▸ Trabajo requerido
Transcribe completo el texto sobre el director Danny Boyle, letra por letra y sin omitir ninguna línea.
━━━ Texto para revisar ━━━
Boyle, un camaleón tras el lente

L ejos de los directores que dejan una marca particular en cada uno de sus trabajos, Danny Boyle se encarga conscientemente de borrar su...

L ejos de los directores que dejan una marca particular en cada uno de sus trabajos, Danny Boyle se encarga conscientemente de borrar sus huellas después de cada película. En casi dos décadas de carrera, pasó de una historia de drogadictos a una comedia romántica, del cine zombie al infantil, de un filme a lo Bollywood a su thriller hollywoodense, e hizo que cada una de sus películas se convirtiera en un universo separado del resto.

Es interesante que, a pesar de haber cosechado varios éxitos de taquilla a lo largo de su carrera, hasta hace pocos años Boyle fuera reconocido por el público casi exclusivamente como el director de Trainspotting (1996), la película que lo subió al podio de la industria cinematográfica y lo convirtió en director de culto del cine joven. Con cada estreno, se decía: ‘Una nueva película del director de Trainspotting’. Y era cierto, pero también lo era que esa película representaba cada vez una menor parte de Boyle como director.

Fue recién el éxito de ¿Quién quiere ser millonario? (2008) el que abrió el panorama e hizo que el público comenzara a ver en él a un hacedor de películas no catalogable. Y es entendible: no había otra opción. Apenas estrenada, ¿Quién…? comenzó a ganar un premio tras otro e incluso se llevó ocho de las diez estatuillas de los Óscar a las que estuvo nominada ese año. Entre ellas, a mejor película, mejor director y mejor guión adaptado.

Y entonces había que averiguar cuál era el verdadero Boyle. En retrospectiva, había dirigido una seguidilla de títulos disímiles, como la comedia romántica Vidas sin reglas (1997), la exitosa La Playa (2000), el filme postapocalíptico Exterminio (2002) o la infantil Millones (2004). Y cada película con una estética completamente diferente. Música, colores, tomas, ritmos, todo.
━━━ Entradas proporcionadas ━━━
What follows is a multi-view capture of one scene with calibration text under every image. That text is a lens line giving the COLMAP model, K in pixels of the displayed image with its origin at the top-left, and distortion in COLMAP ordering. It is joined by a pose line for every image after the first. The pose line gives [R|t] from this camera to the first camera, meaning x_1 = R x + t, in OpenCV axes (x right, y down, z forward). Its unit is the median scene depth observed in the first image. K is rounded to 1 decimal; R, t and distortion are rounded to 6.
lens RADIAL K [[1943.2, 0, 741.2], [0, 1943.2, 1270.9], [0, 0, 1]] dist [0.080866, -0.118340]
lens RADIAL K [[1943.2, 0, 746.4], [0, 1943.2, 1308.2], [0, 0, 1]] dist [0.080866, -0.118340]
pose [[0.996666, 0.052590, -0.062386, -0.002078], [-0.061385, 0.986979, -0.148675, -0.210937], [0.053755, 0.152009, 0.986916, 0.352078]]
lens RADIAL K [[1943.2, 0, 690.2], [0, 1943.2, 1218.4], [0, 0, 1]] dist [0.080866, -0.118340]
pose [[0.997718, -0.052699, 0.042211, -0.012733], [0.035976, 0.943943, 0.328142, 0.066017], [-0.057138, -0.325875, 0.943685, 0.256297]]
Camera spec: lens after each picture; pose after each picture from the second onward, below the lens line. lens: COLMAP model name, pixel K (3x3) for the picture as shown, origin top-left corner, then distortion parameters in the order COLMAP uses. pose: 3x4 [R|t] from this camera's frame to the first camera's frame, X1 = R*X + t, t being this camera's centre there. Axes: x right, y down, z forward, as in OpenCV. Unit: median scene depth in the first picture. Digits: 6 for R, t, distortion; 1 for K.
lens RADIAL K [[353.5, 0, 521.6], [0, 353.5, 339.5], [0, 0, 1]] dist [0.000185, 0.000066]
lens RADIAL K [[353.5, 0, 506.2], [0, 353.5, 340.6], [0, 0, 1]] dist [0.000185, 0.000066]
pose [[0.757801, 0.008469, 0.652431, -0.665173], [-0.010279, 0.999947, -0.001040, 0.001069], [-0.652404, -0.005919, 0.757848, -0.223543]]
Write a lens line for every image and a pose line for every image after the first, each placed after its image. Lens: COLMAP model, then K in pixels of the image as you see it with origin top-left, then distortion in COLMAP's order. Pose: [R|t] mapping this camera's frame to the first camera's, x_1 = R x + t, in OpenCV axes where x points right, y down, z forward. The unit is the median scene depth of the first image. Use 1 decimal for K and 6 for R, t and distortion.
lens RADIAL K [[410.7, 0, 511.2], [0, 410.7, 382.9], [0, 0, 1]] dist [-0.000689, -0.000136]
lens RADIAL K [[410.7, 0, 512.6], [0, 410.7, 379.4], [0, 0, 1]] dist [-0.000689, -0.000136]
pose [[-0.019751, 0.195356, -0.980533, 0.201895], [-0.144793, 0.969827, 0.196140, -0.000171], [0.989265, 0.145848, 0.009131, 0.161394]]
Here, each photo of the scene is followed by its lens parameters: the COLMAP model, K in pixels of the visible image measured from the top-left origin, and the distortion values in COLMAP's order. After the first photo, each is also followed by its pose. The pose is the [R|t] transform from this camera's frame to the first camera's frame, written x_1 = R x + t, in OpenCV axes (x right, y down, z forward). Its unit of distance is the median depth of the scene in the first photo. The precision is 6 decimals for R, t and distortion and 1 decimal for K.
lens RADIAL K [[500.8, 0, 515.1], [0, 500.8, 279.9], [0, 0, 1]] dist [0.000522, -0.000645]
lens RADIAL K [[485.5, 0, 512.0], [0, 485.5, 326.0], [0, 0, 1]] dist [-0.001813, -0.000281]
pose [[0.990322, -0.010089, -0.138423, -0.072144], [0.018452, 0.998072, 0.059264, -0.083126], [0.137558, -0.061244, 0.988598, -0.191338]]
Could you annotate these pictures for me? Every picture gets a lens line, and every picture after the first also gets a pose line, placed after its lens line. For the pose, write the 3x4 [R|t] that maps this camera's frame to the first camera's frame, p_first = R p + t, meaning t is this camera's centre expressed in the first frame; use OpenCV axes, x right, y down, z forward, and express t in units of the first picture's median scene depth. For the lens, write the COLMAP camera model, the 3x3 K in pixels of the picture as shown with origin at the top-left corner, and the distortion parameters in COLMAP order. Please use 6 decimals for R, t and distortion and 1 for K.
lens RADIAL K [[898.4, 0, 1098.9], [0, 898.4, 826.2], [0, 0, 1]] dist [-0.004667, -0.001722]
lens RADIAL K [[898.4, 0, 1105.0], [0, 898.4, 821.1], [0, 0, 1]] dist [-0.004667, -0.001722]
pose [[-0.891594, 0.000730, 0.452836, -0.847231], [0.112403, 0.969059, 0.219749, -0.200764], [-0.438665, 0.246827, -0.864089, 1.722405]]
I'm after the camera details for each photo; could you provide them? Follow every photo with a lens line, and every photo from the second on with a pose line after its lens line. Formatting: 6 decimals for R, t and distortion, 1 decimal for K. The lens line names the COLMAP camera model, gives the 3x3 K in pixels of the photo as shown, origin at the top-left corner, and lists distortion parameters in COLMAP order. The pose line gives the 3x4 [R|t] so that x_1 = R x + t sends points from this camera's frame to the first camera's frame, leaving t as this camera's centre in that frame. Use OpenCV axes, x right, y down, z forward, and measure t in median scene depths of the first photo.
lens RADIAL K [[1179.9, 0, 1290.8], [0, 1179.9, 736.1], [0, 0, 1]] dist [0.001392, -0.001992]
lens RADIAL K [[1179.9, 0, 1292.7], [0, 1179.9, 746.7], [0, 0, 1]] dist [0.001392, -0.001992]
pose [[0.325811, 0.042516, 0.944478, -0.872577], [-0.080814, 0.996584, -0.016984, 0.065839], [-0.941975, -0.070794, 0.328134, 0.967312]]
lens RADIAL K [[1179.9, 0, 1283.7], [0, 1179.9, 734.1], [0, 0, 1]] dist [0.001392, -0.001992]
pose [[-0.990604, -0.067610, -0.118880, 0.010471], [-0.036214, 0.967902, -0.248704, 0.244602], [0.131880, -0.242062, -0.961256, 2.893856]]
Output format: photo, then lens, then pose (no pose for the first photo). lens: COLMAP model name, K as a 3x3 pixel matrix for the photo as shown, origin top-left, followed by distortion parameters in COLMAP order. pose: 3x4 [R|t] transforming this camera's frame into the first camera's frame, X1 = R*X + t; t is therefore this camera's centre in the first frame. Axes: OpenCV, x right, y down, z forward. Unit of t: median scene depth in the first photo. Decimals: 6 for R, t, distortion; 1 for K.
━━━
▸ Solución propuesta
Boyle, un camaleón tras el lente

L ejos de los directores que dejan una marca particular en cada uno de sus trabajos, Danny Boyle se encarga conscientemente de borrar su...

L ejos de los directores que dejan una marca particular en cada uno de sus trabajos, Danny Boyle se encarga conscientemente de borrar sus huellas después de cada película. En casi dos décadas de carrera, pasó de una historia de drogadictos a una comedia romántica, del cine zombie al infantil, de un filme a lo Bollywood a su thriller hollywoodense, e hizo que cada una de sus películas se convirtiera en un universo separado del resto.

Es interesante que, a pesar de haber cosechado varios éxitos de taquilla a lo largo de su carrera, hasta hace pocos años Boyle fuera reconocido por el público casi exclusivamente como el director de Trainspotting (1996), la película que lo subió al podio de la industria cinematográfica y lo convirtió en director de culto del cine joven. Con cada estreno, se decía: ‘Una nueva película del director de Trainspotting’. Y era cierto, pero también lo era que esa película representaba cada vez una menor parte de Boyle como director.

Fue recién el éxito de ¿Quién quiere ser millonario? (2008) el que abrió el panorama e hizo que el público comenzara a ver en él a un hacedor de películas no catalogable. Y es entendible: no había otra opción. Apenas estrenada, ¿Quién…? comenzó a ganar un premio tras otro e incluso se llevó ocho de las diez estatuillas de los Óscar a las que estuvo nominada ese año. Entre ellas, a mejor película, mejor director y mejor guión adaptado.

Y entonces había que averiguar cuál era el verdadero Boyle. En retrospectiva, había dirigido una seguidilla de títulos disímiles, como la comedia romántica Vidas sin reglas (1997), la exitosa La Playa (2000), el filme postapocalíptico Exterminio (2002) o la infantil Millones (2004). Y cada película con una estética completamente diferente. Música, colores, tomas, ritmos, todo.